Ed.D. in Educational Administration & Leadership, 2009
School of Education
July 1, 2009
Alumna Promotes Scholarship, Contribution, and Compassion
Dr. Karen Brzoska, Associate Director of the Instruction and Information Technology (I & IT) Learning Center at California State Polytechnic University, Pomona, is a 2009 graduate of the CSU/UCI Joint Ed.D. in Educational Administration and Leadership, with an emphasis in Educational Technology Leadership.
When Dr. Brzoska entered the doctoral program in 2005, she was an experienced college lecturer, designer, studio manager, distance learning specialist, and videographer. Her activities at Cal Poly Pomona included studio design, allocation of staffing responsibilities, and creation of innovative learning programs for faculty, Cal Poly students, K-12 students and teachers, and learners from local and global communities.
Dr. Brzoska pursued doctoral studies with specific questions in mind:
- As leaders in higher education, how can we work with leaders in the K-12 sector to create technology-based programs and materials for children and teenagers?
- What resources and training can we provide to help our young people learn how to use digital media to express their thoughts and ideas?
- How can we connect with community-based organizations to leverage talent and expertise?
- Through service-learning opportunities, can our university students apply their knowledge of digital media to the benefit of local groups?
Dr. Brzoska’s interest in extending the power of digital media to build community arose from her experiences in the classroom and in the field. She had been Project Lead for the Electronic Learning Network’s Initiative in Africa. Funded by the Winthrop Rockefeller Foundation, the African Women Leaders in Agriculture and the Environment CD and Internet curriculum that were produced blended African tradition and current technologies to provide women scientists with the skills necessary to assist and educate rural women farmers in East and West Africa.
Subsequently, Dr. Brzoska served as the lead designer and producer of Seeds of Peace, a CD and Internet curriculum targeting high school students in Gaza, the West Bank, Israel, Jordan, and the United States to promote the ideas of coexistence and conflict resolution.
While engaged in international-level work, Dr. Brozska also maintained her on-going interest in digital story telling. In Pomona, she coordinated the Community Digital Storytelling project that gave voice to local high school students as they expressed their concerns and hopes about the future.
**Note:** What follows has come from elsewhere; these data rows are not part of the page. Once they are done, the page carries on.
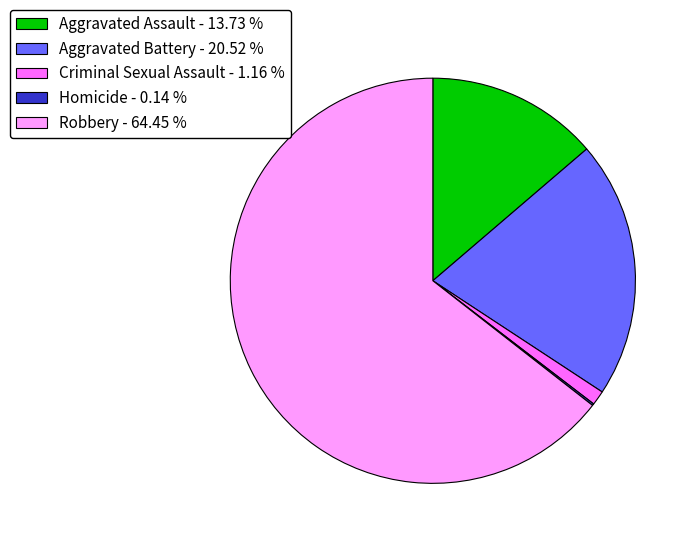

Which category has the biggest portion of the pie?

Robbery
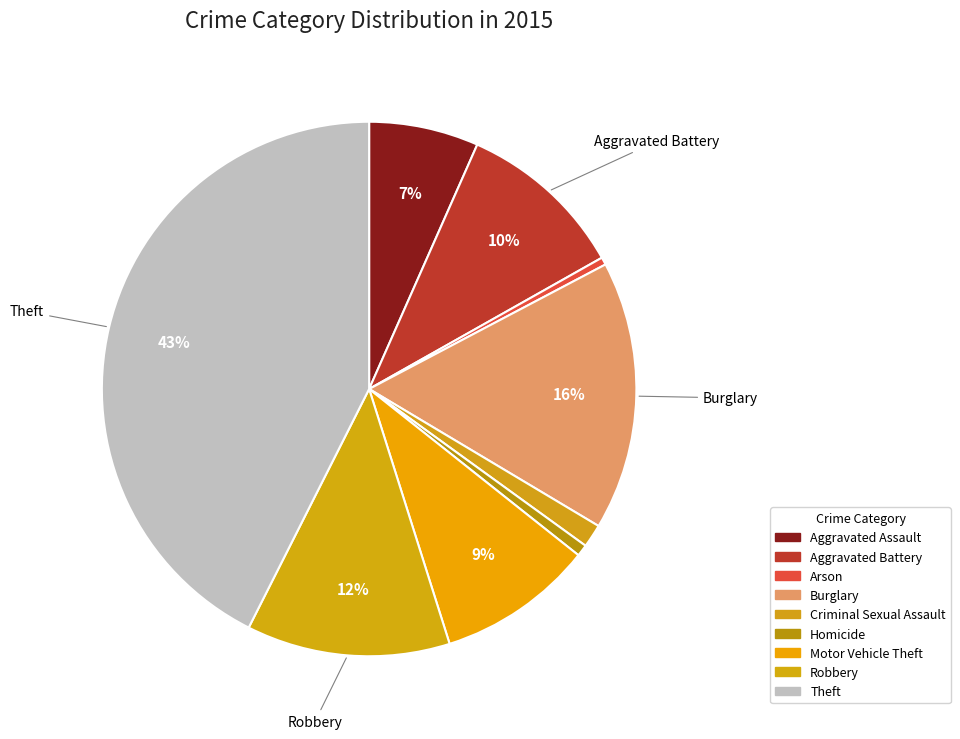

To the nearest percent, what is the average slice percentage?

11%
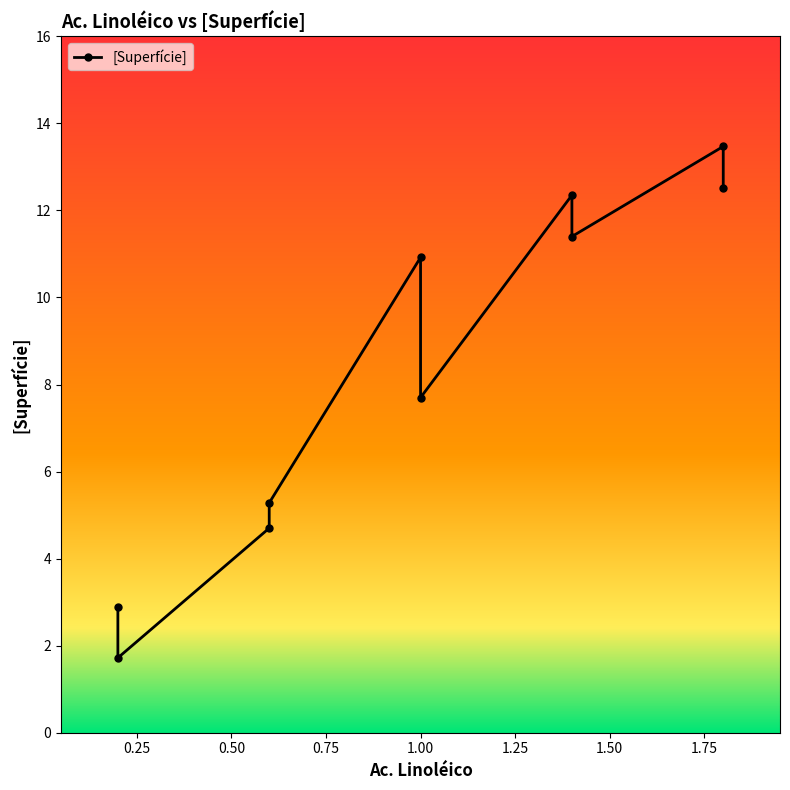

How many values exceed 10?

5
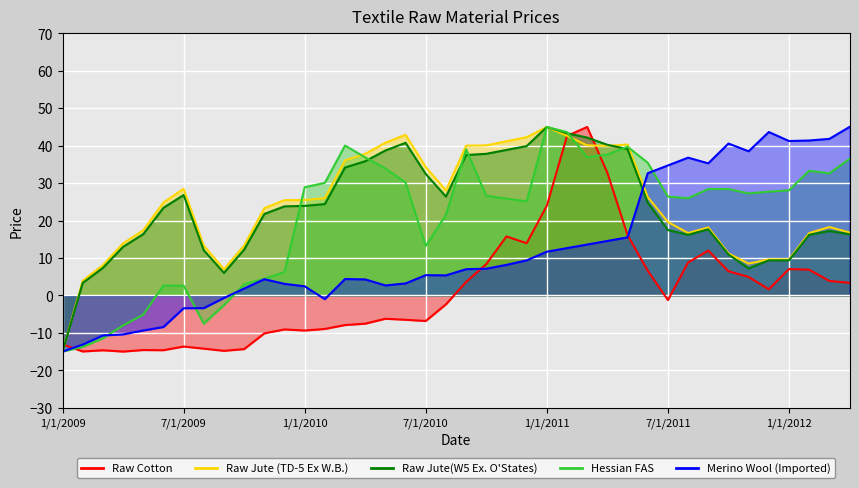

True or false: Raw Cotton and Raw Jute (TD-5 Ex W.B.) cross at least once.

True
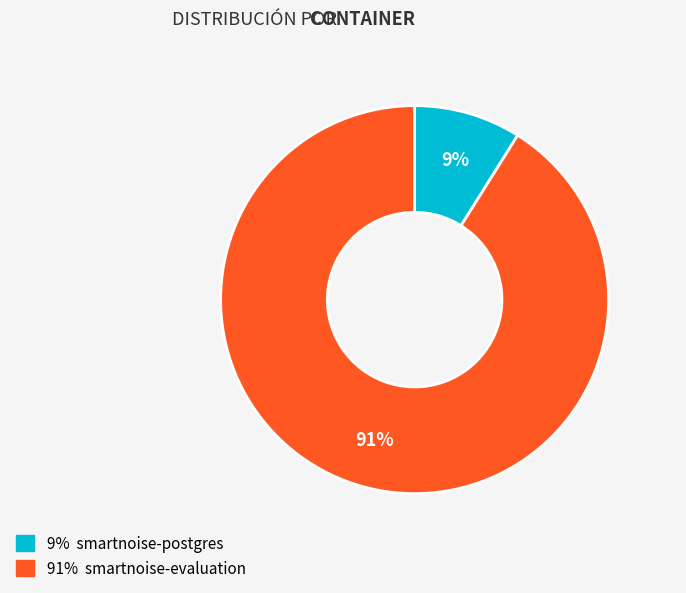

Is it true that smartnoise-evaluation is 11% of the pie?

False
When it was time to select an area for dissertation research, Dr. Brzoska chose to study the process, product, and impact of digital storytelling. Her dissertation, Shaping Our World: Digital Storytelling and the Authoring of Society, drew on theories of literacy, genre, and media and in-depth portraiture and case studies to analyze the instructional use of digital content production in higher education. Her committee commented that her “findings illuminated both the benefits and limitations of digital storytelling for educational purposes, and helped point to strategies for its effective deployment in the college classroom.” Dr. Brzoska is in the process of producing a series of short videos that highlight the many ways students are engaging in digital storytelling for the presentation of scholarship. The first video of the series can be accessed at http://video.csupomona.edu/KLBrzoska/LiteracyIntro-245.asx
From her academic and professional experiences, Dr. Brzoska believes that education, acceptance, and contribution are interrelated acts, one dependent upon the other. She explains the evolution of her perspective as follows:
As a child I viewed learning as a means to an end. Memorize the times table, and you can move on to the next phase of math. Increase your vocabulary, and you can write more effective, persuasive essays. Today I view learning in a different way. I see it as a catalyst for developing new insights, for sharing knowledge, and for participating in discussions that lead to further exploration and new learning.
I have learned a great deal about the importance of building community and the significance of simple gestures such as listening and sharing. I’ve also witnessed first hand the power of digital media in communication and self-expression. The medium itself is not important; whether it be digital video, web, print, or blogs, the act of sharing one’s life, hopes, dream, and fears can be a powerful deterrent again the propagation of stereotypes, myths, and hate.
Through my ongoing education and practice, I hope to discover additional ways to help others learn; more effective ways to build teaching and learning communities that are not bound by religious, political, and geographic boundaries; and sustainable ways to expand our individual realities while working toward shared realities of peace, prosperity, and compassion.